**Job item**
When the word "LIST" shows up in a line of the data below, copy that whole line.

○ ○ ○ ○

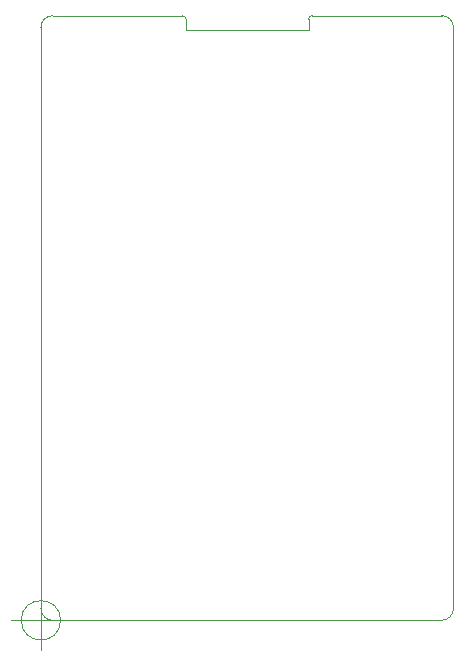
<source format=gbr>
%TF.GenerationSoftware,KiCad,Pcbnew,(5.1.6)-1*%
%TF.CreationDate,2020-07-04T15:59:09+08:00*%
%TF.ProjectId,24RF_Remote_Control,32345246-5f52-4656-9d6f-74655f436f6e,rev?*%
%TF.SameCoordinates,Original*%
%TF.FileFunction,Profile,NP*%
%FSLAX46Y46*%
G04 Gerber Fmt 4.6, Leading zero omitted, Abs format (unit mm)*
G04 Created by KiCad (PCBNEW (5.1.6)-1) date 2020-07-04 15:59:09*
%MOMM*%
%LPD*%
G01*
G04 APERTURE LIST*
%TA.AperFunction,Profile*%
%ADD10C,0.050000*%
%TD*%
G04 APERTURE END LIST*
D10*
X140667460Y-66059920D02*
G75*
G03*
X140367460Y-65759920I-300000J0D01*
G01*
X151367960Y-65759920D02*
G75*
G03*
X151067960Y-66059920I0J-300000D01*
G01*
X140667960Y-66059920D02*
X140667960Y-67007060D01*
X151067960Y-66059920D02*
X151067960Y-67007060D01*
X151367960Y-65759920D02*
X162335460Y-65759920D01*
X140667960Y-67007060D02*
X151067960Y-67007060D01*
X130069606Y-116956160D02*
G75*
G03*
X130069606Y-116956160I-1666666J0D01*
G01*
X125902940Y-116956160D02*
X130902940Y-116956160D01*
X128402940Y-114456160D02*
X128402940Y-119456160D01*
X128400400Y-66759920D02*
G75*
G02*
X129400400Y-65759920I1000000J0D01*
G01*
X129400400Y-116953620D02*
G75*
G02*
X128400400Y-115953620I0J1000000D01*
G01*
X163335560Y-115953620D02*
G75*
G02*
X162335560Y-116953620I-1000000J0D01*
G01*
X162335560Y-65759920D02*
G75*
G02*
X163335560Y-66759920I0J-1000000D01*
G01*
X128400400Y-115954620D02*
X128400400Y-66759920D01*
X162335560Y-116953620D02*
X129400400Y-116953620D01*
X163335560Y-66759920D02*
X163335560Y-115953620D01*
X129400400Y-65759920D02*
X140367460Y-65759920D01*
M02*

</source>
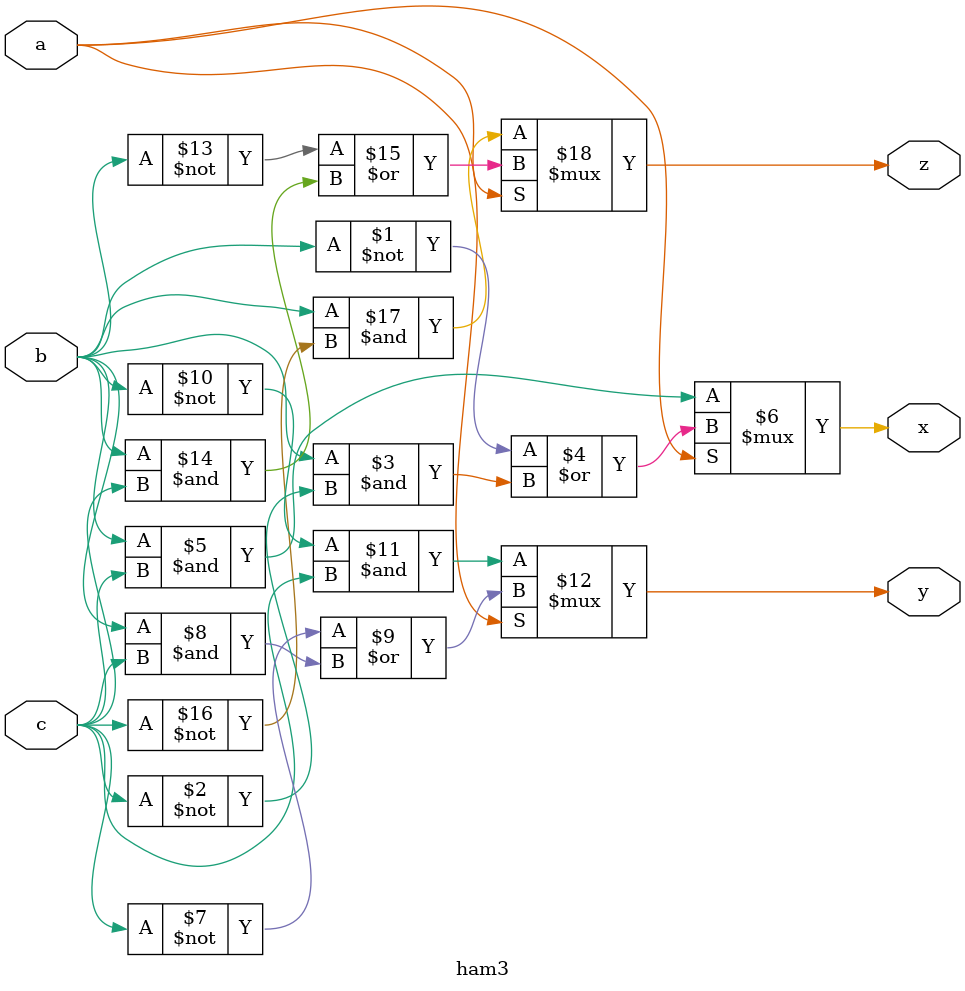
<source format=v>

module ham3 ( 
    a, b, c,
    x, y, z  );
  input  a, b, c;
  output x, y, z;
  assign x = a ? (~b | (b & ~c)) : (b & c);
  assign y = a ? (~c | (b & c)) : (~b & c);
  assign z = a ? (~b | (b & c)) : (b & ~c);
endmodule



</source>
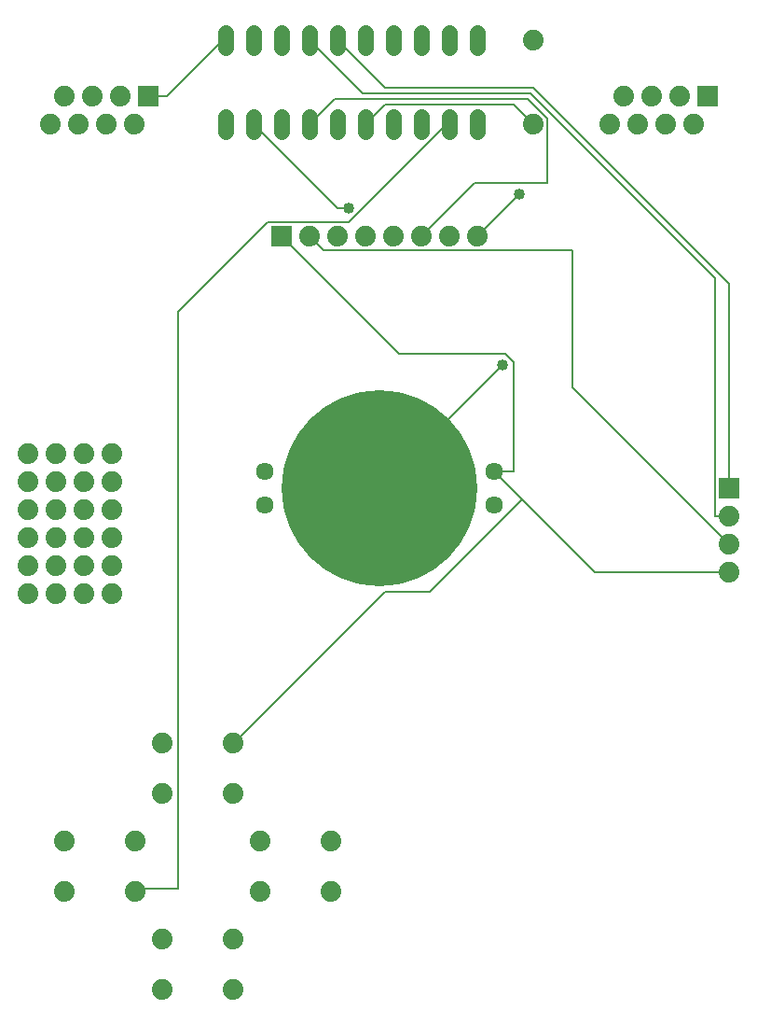
<source format=gbl>
G75*
G70*
%OFA0B0*%
%FSLAX24Y24*%
%IPPOS*%
%LPD*%
%AMOC8*
5,1,8,0,0,1.08239X$1,22.5*
%
%ADD10C,0.7000*%
%ADD11C,0.0634*%
%ADD12C,0.0560*%
%ADD13R,0.0740X0.0740*%
%ADD14C,0.0740*%
%ADD15C,0.0080*%
%ADD16C,0.0400*%
D10*
X014037Y019267D03*
D11*
X018137Y019867D03*
X018137Y018667D03*
X009937Y018667D03*
X009937Y019867D03*
D12*
X009535Y031987D02*
X009535Y032547D01*
X010535Y032547D02*
X010535Y031987D01*
X011535Y031987D02*
X011535Y032547D01*
X012535Y032547D02*
X012535Y031987D01*
X013535Y031987D02*
X013535Y032547D01*
X014535Y032547D02*
X014535Y031987D01*
X015535Y031987D02*
X015535Y032547D01*
X016535Y032547D02*
X016535Y031987D01*
X017535Y031987D02*
X017535Y032547D01*
X017535Y034987D02*
X017535Y035547D01*
X016535Y035547D02*
X016535Y034987D01*
X015535Y034987D02*
X015535Y035547D01*
X014535Y035547D02*
X014535Y034987D01*
X013535Y034987D02*
X013535Y035547D01*
X012535Y035547D02*
X012535Y034987D01*
X011535Y034987D02*
X011535Y035547D01*
X010535Y035547D02*
X010535Y034987D01*
X009535Y034987D02*
X009535Y035547D01*
X008535Y035547D02*
X008535Y034987D01*
X008535Y032547D02*
X008535Y031987D01*
D13*
X010537Y028267D03*
X005787Y033267D03*
X025787Y033267D03*
X026537Y019267D03*
D14*
X002757Y004877D03*
X002757Y006657D03*
X005317Y006657D03*
X005317Y004877D03*
X006257Y003157D03*
X006257Y001377D03*
X008817Y001377D03*
X008817Y003157D03*
X009757Y004877D03*
X009757Y006657D03*
X008817Y008377D03*
X008817Y010157D03*
X006257Y010157D03*
X006257Y008377D03*
X004487Y015517D03*
X004487Y016517D03*
X004487Y017517D03*
X004487Y018517D03*
X004487Y019517D03*
X004487Y020517D03*
X003487Y020517D03*
X003487Y019517D03*
X003487Y018517D03*
X003487Y017517D03*
X003487Y016517D03*
X003487Y015517D03*
X002487Y015517D03*
X002487Y016517D03*
X002487Y017517D03*
X002487Y018517D03*
X002487Y019517D03*
X002487Y020517D03*
X001487Y020517D03*
X001487Y019517D03*
X001487Y018517D03*
X001487Y017517D03*
X001487Y016517D03*
X001487Y015517D03*
X011537Y028267D03*
X012537Y028267D03*
X013537Y028267D03*
X014537Y028267D03*
X015537Y028267D03*
X016537Y028267D03*
X017537Y028267D03*
X019537Y032267D03*
X019537Y035267D03*
X022287Y032267D03*
X022787Y033267D03*
X023787Y033267D03*
X024287Y032267D03*
X023287Y032267D03*
X024787Y033267D03*
X025287Y032267D03*
X026537Y018267D03*
X026537Y017267D03*
X026537Y016267D03*
X012317Y006657D03*
X012317Y004877D03*
X005287Y032267D03*
X004287Y032267D03*
X004787Y033267D03*
X003787Y033267D03*
X003287Y032267D03*
X002287Y032267D03*
X002787Y033267D03*
D15*
X005787Y033267D02*
X006437Y033267D01*
X008437Y035267D01*
X008535Y035267D01*
X009537Y032267D02*
X009535Y032267D01*
X009537Y032267D02*
X012537Y029267D01*
X012937Y029267D01*
X012937Y028767D02*
X010037Y028767D01*
X006837Y025567D01*
X006837Y004967D01*
X005337Y004967D01*
X005317Y004877D01*
X008817Y010157D02*
X008837Y010167D01*
X014237Y015567D01*
X015837Y015567D01*
X019137Y018867D01*
X018137Y019867D01*
X018837Y019867D01*
X018837Y023767D01*
X018537Y024067D01*
X014737Y024067D01*
X010537Y028267D01*
X011537Y028267D02*
X012037Y027767D01*
X020937Y027767D01*
X020937Y022867D01*
X026537Y017267D01*
X026537Y016267D02*
X021737Y016267D01*
X019137Y018867D01*
X018437Y023667D02*
X014037Y019267D01*
X015537Y028267D02*
X017437Y030167D01*
X020037Y030167D01*
X020037Y032467D01*
X019337Y033167D01*
X012437Y033167D01*
X011537Y032267D01*
X011535Y032267D01*
X013437Y033367D02*
X019437Y033367D01*
X026037Y026767D01*
X026037Y018267D01*
X026537Y018267D01*
X026537Y019267D02*
X026537Y026567D01*
X019537Y033567D01*
X014237Y033567D01*
X012537Y035267D01*
X012535Y035267D01*
X011537Y035267D02*
X011535Y035267D01*
X011537Y035267D02*
X013437Y033367D01*
X014237Y032967D02*
X013537Y032267D01*
X013535Y032267D01*
X014237Y032967D02*
X018837Y032967D01*
X019537Y032267D01*
X019037Y029767D02*
X017537Y028267D01*
X016535Y032267D02*
X016437Y032267D01*
X012937Y028767D01*
D16*
X012937Y029267D03*
X018437Y023667D03*
X019037Y029767D03*
M02*

</source>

○ ○ ○ ○

**Expected answer**
G04 APERTURE LIST*
G04 APERTURE END LIST*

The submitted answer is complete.